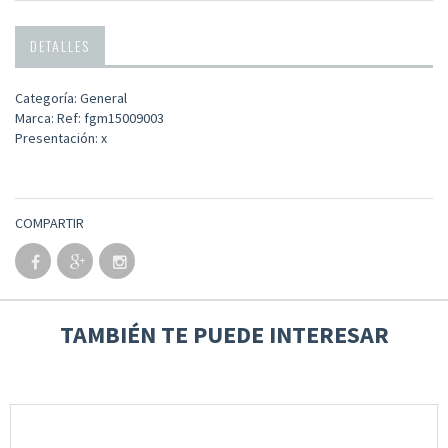
DETALLES
Categoría: General
Marca: Ref: fgm15009003
Presentación: x
COMPARTIR
TAMBIÉN TE PUEDE INTERESAR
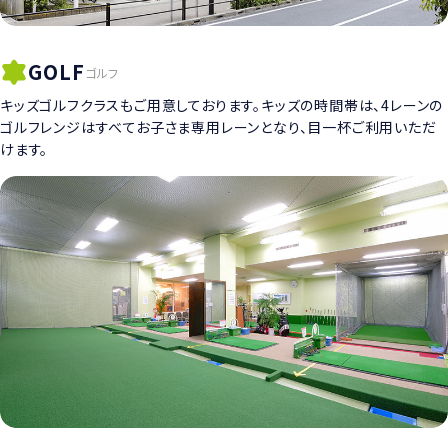
GOLF
ゴルフ
キッズゴルフクラスもご用意しております。キッズの時間帯は、4レーンの
ゴルフレンジはすべてお子さま専用レーンとなり、目一杯ご利用いただ
けます。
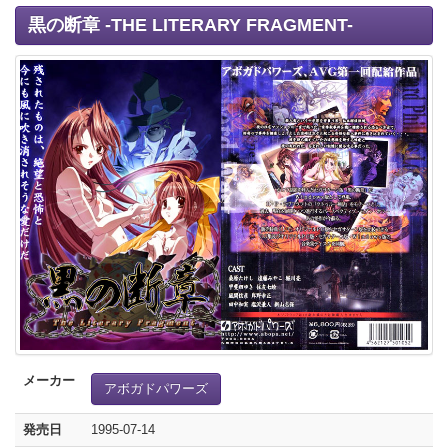
黒の断章 -THE LITERARY FRAGMENT-
メーカー
アボガドパワーズ
発売日
1995-07-14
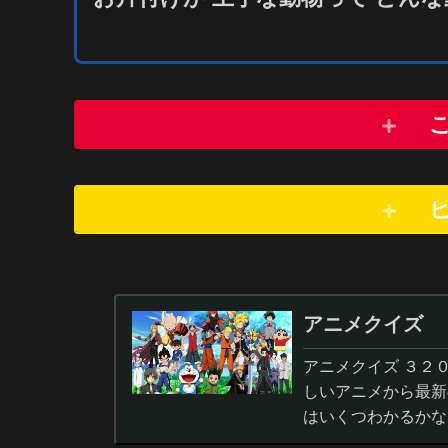
アニメクイズ
アニメクイズ ３２
しいアニメから最新
はいくつわかるかな
答から3択・4択問題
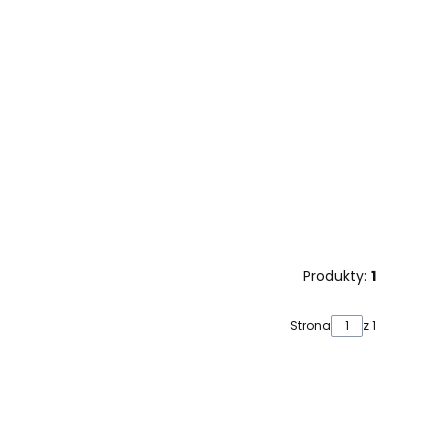
Produkty:
1
Strona
z 1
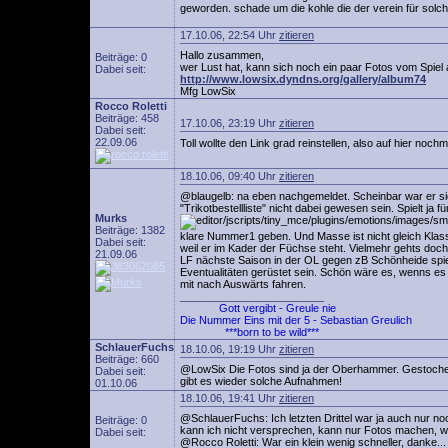
geworden. schade um die kohle die der verein für solch 
17.10.06, 22:54 Uhr
zitieren
Hallo zusammen,
Beiträge: 0
wer Lust hat, kann sich noch ein paar Fotos vom Spiel 
Dabei seit:
http://www.lowsix.dyndns.org/gallery/album74
Mfg LowSix
Rocco Roletti
Beiträge: 458
17.10.06, 23:19 Uhr
zitieren
Dabei seit:
22.09.06
Toll wollte den Link grad reinstellen, also auf hier noc
18.10.06, 09:40 Uhr
zitieren
@blaugelb: na eben nachgemeldet. Scheinbar war er sic
"Trikotbestellliste" nicht dabei gewesen sein. Spielt j
Murks
Beiträge: 1382
klare Nummer1 geben. Und Masse ist nicht gleich Klass
Dabei seit:
weil er im Kader der Füchse steht. Vielmehr gehts doc
21.09.06
LF nächste Saison in der OL gegen zB Schönheide spi
Eventualitäten gerüstet sein. Schön wäre es, wenns e
mit nach Auswärts fahren.
________________________
Gott vergibt - Greule nie
Die Nummer Eins mit der 5 - Sebastian Greulich
***born to be wild***
SchlauerFuchs
18.10.06, 19:19 Uhr
zitieren
Beiträge: 660
@LowSix Die Fotos sind ja der Oberhammer. Gestochen 
Dabei seit:
gibt es wieder solche Aufnahmen!
01.10.06
18.10.06, 19:41 Uhr
zitieren
@SchlauerFuchs: Ich letzten Drittel war ja auch nur no
Beiträge: 0
kann ich nicht versprechen, kann nur Fotos machen, wenn
Dabei seit:
@Rocco Roletti: War ein klein wenig schneller, danke...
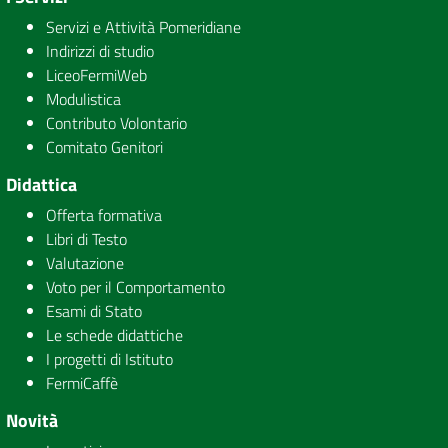
Servizi e Attività Pomeridiane
Indirizzi di studio
LiceoFermiWeb
Modulistica
Contributo Volontario
Comitato Genitori
Didattica
Offerta formativa
Libri di Testo
Valutazione
Voto per il Comportamento
Esami di Stato
Le schede didattiche
I progetti di Istituto
FermiCaffè
Novità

• _TASK DETAILS_:
Gather every line above that contains the word "Beiträge", and copy each of those lines in full.

• _WRITTEN ANSWER_:
Beiträge: 0
Beiträge: 458
Beiträge: 1382
Beiträge: 660
Beiträge: 0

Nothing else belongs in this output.